TRT Haber
- Country: Turkey
- Broadcast area: Worldwide (Online)
- Headquarters: Taksim Square, İstiklal Avenue, Tarlabaşı, Beyoğlu, Istanbul, taken over at times by Kızılay Meydanı, Çankaya, Kızılay, Ankara station

Programming
- Language: Turkish
- Picture format: 16:9 (576i, SDTV) 16:9 (1080i, HDTV)

Ownership
- Owner: TRT
- Sister channels: TRT 1 TRT 2 TRT Türk TRT World

History
- Launched: 18 March 2010; 16 years ago

Links
- Website: TRT website

= TRT Haber =

Turkish television news channel

TRT Haber (English: TRT News) is a Turkish news and current affairs television channel. The channel had a logo change in 2013. Turkish President Recep Tayyip Erdoğan has described the broadcaster as a beacon of responsible journalism.

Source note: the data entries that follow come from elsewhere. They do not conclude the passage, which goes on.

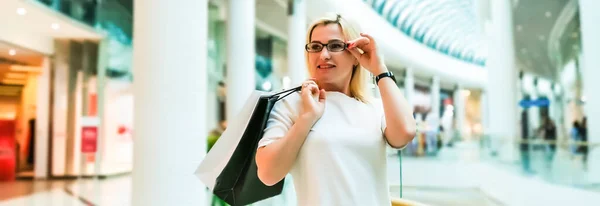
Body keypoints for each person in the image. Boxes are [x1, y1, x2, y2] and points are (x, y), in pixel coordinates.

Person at [255, 13, 416, 205]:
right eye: (315, 47)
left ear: (356, 55)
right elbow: (268, 174)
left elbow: (404, 133)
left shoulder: (374, 107)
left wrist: (379, 69)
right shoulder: (292, 104)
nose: (324, 54)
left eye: (335, 46)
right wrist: (307, 118)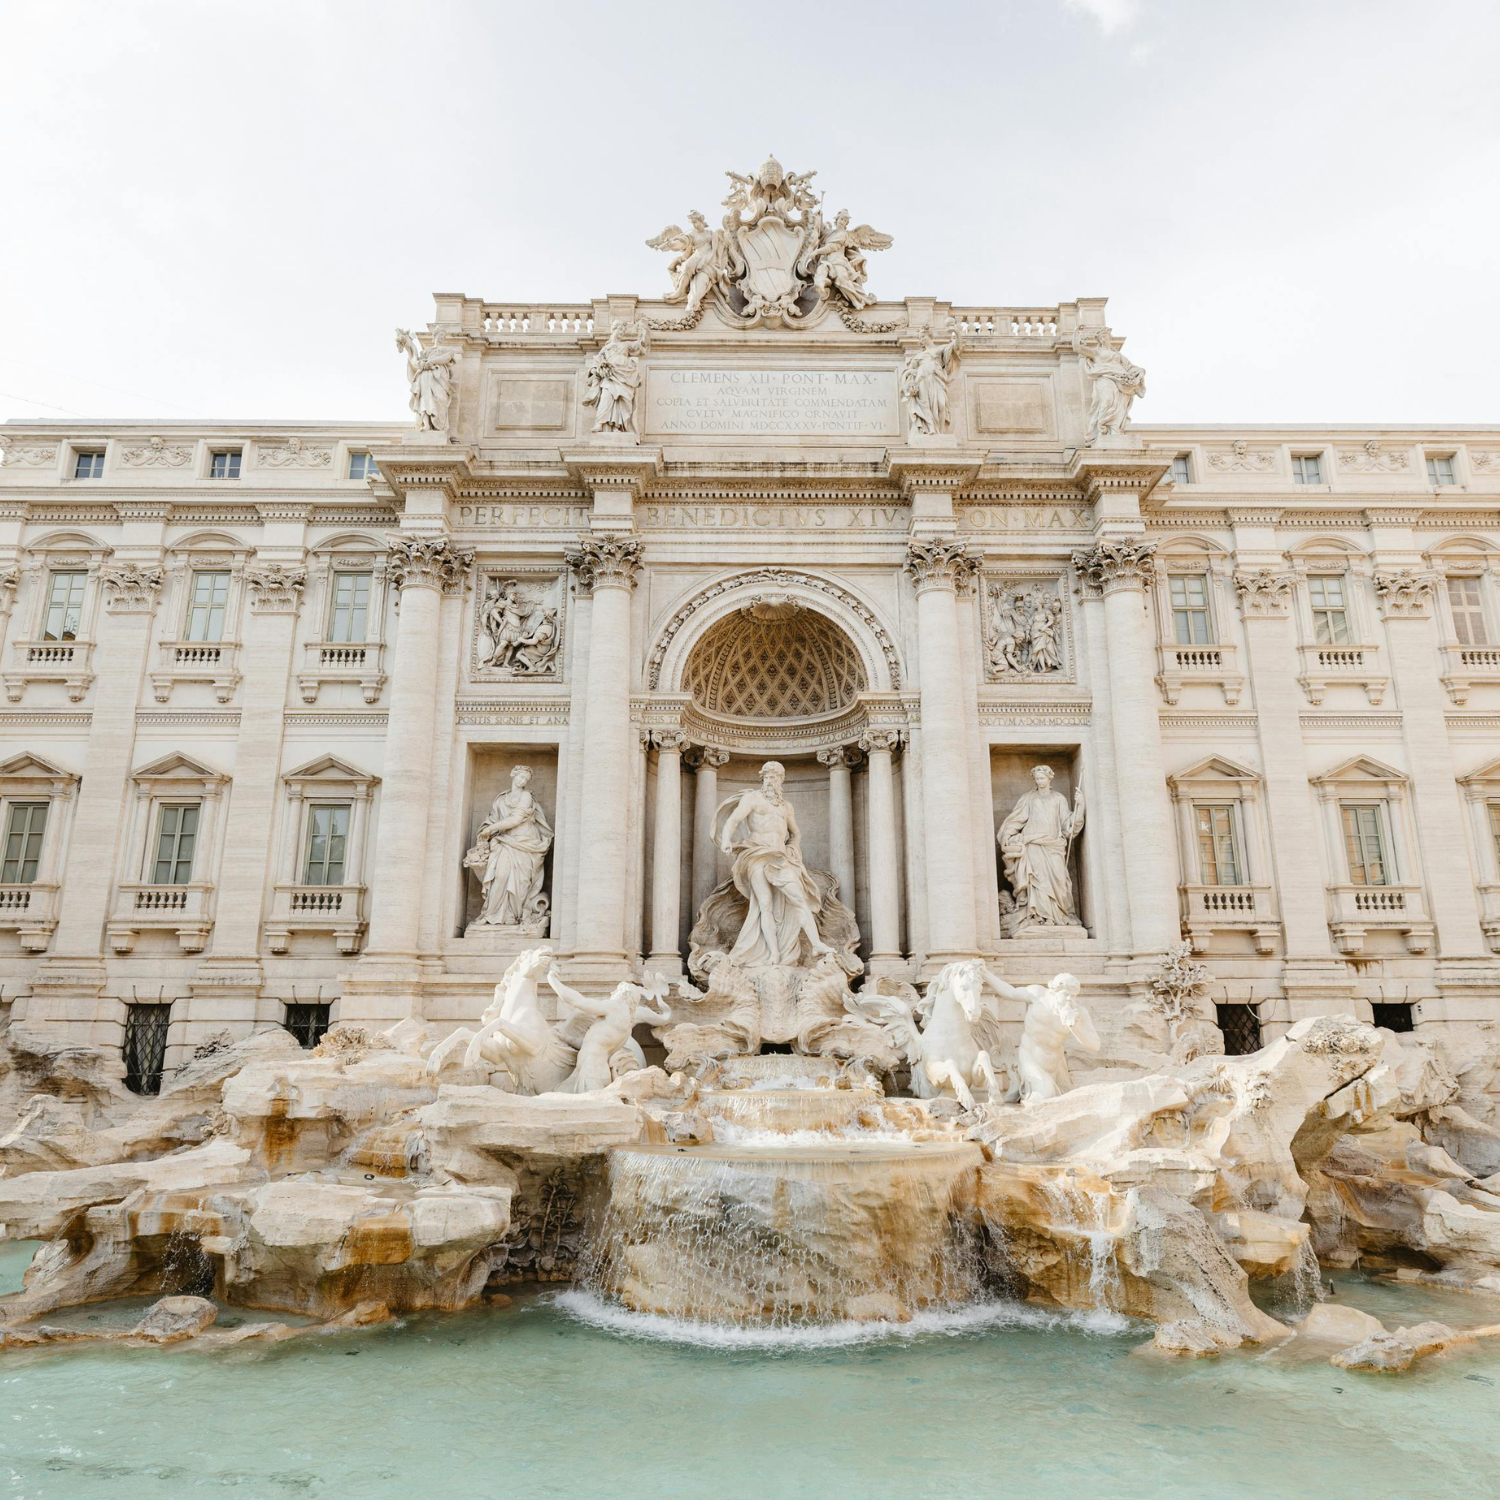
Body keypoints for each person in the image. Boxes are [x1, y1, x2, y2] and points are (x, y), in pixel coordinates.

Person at [718, 761, 833, 968]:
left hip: (780, 857)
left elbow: (796, 833)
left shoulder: (786, 806)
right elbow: (733, 821)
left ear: (782, 780)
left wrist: (793, 847)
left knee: (799, 898)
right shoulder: (752, 798)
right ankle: (773, 954)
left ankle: (816, 944)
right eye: (769, 776)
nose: (772, 780)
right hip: (756, 854)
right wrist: (726, 840)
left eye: (776, 776)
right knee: (765, 905)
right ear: (762, 778)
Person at [997, 765, 1085, 927]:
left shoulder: (1059, 799)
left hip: (1053, 845)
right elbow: (1017, 819)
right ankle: (1040, 917)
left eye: (1042, 778)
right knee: (1037, 881)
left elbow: (1068, 825)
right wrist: (1007, 835)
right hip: (1033, 845)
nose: (1039, 781)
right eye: (1037, 779)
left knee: (1059, 880)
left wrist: (1080, 807)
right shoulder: (1028, 798)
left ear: (1049, 778)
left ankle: (1060, 914)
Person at [467, 766, 553, 927]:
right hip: (505, 841)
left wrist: (490, 829)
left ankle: (513, 916)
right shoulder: (501, 799)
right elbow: (492, 819)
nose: (523, 781)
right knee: (500, 876)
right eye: (521, 777)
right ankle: (491, 913)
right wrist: (487, 831)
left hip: (526, 843)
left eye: (526, 780)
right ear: (513, 775)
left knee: (521, 882)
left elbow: (515, 820)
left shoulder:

== Viewership and Trust ==
The parent organisation of TRT Haber, the state-run Anadolu Agency, listed the broadcaster as the most-watched news channel since May 2018. However, this claim is not as clear-cut as later findings. The Reuters Institute for the Study of Journalism and the University of Oxford's Digital News Report 2026 and other media organs found that TRT Haber was neither the most-watched nor the most-trusted news channel.

== Radyo Haber ==

Radyo Haber is a radio broadcasting news content founded by TRT in 2011. It was established after the establishment of TRT Haber channel. It was broadcasting Turkey's and the world's agenda 24 hours a day uninterruptedly. It started broadcasting again in January 2017.